On Thu, 17 Jul 2014 04:46:36 -0700, ryan.mitchley wrote: > On Thursday, July 17, 2014 11:46:53 AM UTC+2, William Elliot wrote: >> >> >> Let n1, n2,.. nj be j integers, r a real number and d1, d2, .. dj small >> numbers. You are given what? n1,.. nj & d1,.. dj and are looking for >> some r for which the sequence r.n1 + d1, r.n2 + d2,.. r.nj + sj does what?
> Sorry for being unclear. I want the best estimate of r, given a number of < samples of the sums r.ni+di > > e.g. given [-1.3375, 2.0776, -4.7121, 2.0996, 3.8090] > we notice that 1.7 is the "closest" common factor - i.e. after subtracting > 0.425 and dividing by 1.7 the sequence is nearly a set of integers: > [-1.0368, 0.9721, -3.0218, 0.9851, 1.9906]
Let's say you are given n values y_1 ... y_n. By knowledge about some process, you know that each y_i is some random noise d_i plus r * x_i, where r, x_i, and d_i are unknowns except that all the x_i are integers. You want to compute r.
There may be a way of writing the problem as a mixed integer linear programming problem, or it might be analyzed as a clustering problem, and there might be a continued-fractions method.
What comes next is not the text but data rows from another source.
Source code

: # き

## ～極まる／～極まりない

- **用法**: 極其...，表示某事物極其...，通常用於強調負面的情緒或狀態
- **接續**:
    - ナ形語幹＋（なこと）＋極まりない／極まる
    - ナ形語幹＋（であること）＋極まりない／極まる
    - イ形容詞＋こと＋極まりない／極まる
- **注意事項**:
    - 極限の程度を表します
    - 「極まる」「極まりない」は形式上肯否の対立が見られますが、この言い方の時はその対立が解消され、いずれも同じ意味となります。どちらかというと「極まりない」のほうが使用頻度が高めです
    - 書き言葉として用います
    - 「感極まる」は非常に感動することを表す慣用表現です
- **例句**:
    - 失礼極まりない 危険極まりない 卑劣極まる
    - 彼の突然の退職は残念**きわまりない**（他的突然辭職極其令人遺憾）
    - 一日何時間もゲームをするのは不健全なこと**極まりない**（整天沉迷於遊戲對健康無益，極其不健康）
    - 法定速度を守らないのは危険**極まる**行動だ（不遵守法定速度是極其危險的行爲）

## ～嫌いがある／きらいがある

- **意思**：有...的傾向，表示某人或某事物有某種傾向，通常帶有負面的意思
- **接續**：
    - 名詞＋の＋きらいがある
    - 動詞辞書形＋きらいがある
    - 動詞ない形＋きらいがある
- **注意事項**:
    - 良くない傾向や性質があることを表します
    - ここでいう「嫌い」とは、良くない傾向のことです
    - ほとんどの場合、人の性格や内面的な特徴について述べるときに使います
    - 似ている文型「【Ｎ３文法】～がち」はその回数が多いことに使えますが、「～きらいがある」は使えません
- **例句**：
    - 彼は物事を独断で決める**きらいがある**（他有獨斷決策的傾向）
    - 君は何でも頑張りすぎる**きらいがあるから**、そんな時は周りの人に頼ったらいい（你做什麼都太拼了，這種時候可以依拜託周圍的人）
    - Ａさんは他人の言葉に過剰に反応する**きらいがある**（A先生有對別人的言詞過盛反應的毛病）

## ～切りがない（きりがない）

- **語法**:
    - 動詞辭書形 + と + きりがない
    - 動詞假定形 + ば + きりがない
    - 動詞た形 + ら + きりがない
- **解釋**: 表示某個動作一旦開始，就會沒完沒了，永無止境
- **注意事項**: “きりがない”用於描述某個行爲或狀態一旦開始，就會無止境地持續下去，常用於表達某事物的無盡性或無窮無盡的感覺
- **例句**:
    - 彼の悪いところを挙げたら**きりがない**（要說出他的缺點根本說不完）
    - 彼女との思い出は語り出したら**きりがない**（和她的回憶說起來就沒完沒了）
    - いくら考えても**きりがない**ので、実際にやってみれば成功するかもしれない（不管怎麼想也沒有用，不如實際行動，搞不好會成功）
A Fourier analysis might have a spike at frequency 1/r or a multiple.
Also consider the following brute force approach: Let s = max(y_i), t = min(y_i), u = s-t. For values of j from 1 to some large number, compute a trial value of r_j as u/j. Compute a quality statistic Q_j as the sum of absolute differences (or squared differences, etc) over all i of y_i - k_i*r_j - b_j, where k_i is either int((y_i - b_j)/r_j) or that number plus 1, whichever is closer. Offset b_j can be set equal to y_1, or can be chosen to minimize Q_j. . It probably is possible to compute a minimizing b_j for a given r_j in O(n) time. If you try m different values of j while trying to minimize Q_j over j, the overall process is O(m*n).